> [Selected passage]
>>>

Purpose of the Study:

  • To develop a methodology for directly eliciting and quantifying pedestrian-preferred AV behaviors.
  • To create a feedback loop for adapting AV algorithms based on human judgments.
  • To improve the performance and safety of AVs through human-centered design.

Main Methods:

  • Utilized a Deep Q Network (DQN) in a simulated pedestrian crossing environment.
  • Adapted the reward structure of the DQN using quantitative human behavioral feedback.
  • Employed computational reinforcement learning (RL) and behavioral science techniques for iterative reward shaping.
  • Collected data from 124 participants judging AV behaviors in a controlled setting.

Main Results:

  • Demonstrated strong initial improvements in the assessment of AV behaviors using the adaptive reward structure.
  • Identified that the predictability of AV movements is a key factor influencing positive human judgments.
  • The iterative feedback loop effectively refined AV behaviors based on explicit and implicit human preferences.

Conclusions:

  • Pedestrian judgments provide valuable data for enhancing AV behavior.
  • Prioritizing predictable AV movements is essential for improving human-AV interactions.
  • This methodology offers a scalable approach to developing safer and more acceptable automated vehicles.

<<<

> [Task requirements]
1 > For each statement about the study summary, answer yes or no and quote the words of the summary that decide it. (a) The study collected data from 124 participants. (b) The pedestrian crossing in the study was a real street. (c) The reward structure of the DQN stayed fixed throughout the study.
2 > List every section heading in the study summary.
3 > Print the part of the study summary starting with "Purpose of the" and going on through "iterative reward shaping.".

> [Supplied entries]
>>>

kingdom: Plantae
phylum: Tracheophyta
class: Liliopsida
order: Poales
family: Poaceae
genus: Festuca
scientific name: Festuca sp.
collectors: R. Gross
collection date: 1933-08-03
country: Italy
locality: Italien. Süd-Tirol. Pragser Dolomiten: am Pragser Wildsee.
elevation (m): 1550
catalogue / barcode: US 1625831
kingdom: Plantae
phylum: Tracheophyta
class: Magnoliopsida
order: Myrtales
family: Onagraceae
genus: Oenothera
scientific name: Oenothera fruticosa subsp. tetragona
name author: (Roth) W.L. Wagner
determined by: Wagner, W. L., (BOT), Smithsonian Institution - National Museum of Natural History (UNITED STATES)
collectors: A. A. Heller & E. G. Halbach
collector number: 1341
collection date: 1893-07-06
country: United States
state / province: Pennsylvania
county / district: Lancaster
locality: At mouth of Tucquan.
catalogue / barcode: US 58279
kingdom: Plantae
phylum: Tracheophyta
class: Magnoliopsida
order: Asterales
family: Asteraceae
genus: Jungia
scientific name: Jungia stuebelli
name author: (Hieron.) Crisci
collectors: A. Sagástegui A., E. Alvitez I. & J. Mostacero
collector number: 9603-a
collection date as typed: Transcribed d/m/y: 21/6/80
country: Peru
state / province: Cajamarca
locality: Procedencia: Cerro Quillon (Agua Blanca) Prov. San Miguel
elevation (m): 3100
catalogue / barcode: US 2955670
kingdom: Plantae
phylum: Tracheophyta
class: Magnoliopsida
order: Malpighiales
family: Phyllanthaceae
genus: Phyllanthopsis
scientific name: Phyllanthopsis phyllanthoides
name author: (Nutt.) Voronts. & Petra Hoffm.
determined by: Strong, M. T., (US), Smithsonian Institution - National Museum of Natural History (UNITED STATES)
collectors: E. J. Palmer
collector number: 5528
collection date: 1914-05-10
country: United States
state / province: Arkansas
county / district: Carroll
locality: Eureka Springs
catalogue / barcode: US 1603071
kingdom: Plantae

<<<

> [Exercise results]
1 >
(a) Yes: "Collected data from 124 participants judging AV behaviors in a controlled setting."
(b) No: "Utilized a Deep Q Network (DQN) in a simulated pedestrian crossing environment."
(c) No: "Adapted the reward structure of the DQN using quantitative human behavioral feedback."

2 >
Purpose of the Study
Main Methods
Main Results
Conclusions

3 >
Purpose of the Study:

  • To develop a methodology for directly eliciting and quantifying pedestrian-preferred AV behaviors.
  • To create a feedback loop for adapting AV algorithms based on human judgments.
  • To improve the performance and safety of AVs through human-centered design.

Main Methods:

  • Utilized a Deep Q Network (DQN) in a simulated pedestrian crossing environment.
  • Adapted the reward structure of the DQN using quantitative human behavioral feedback.
  • Employed computational reinforcement learning (RL) and behavioral science techniques for iterative reward shaping.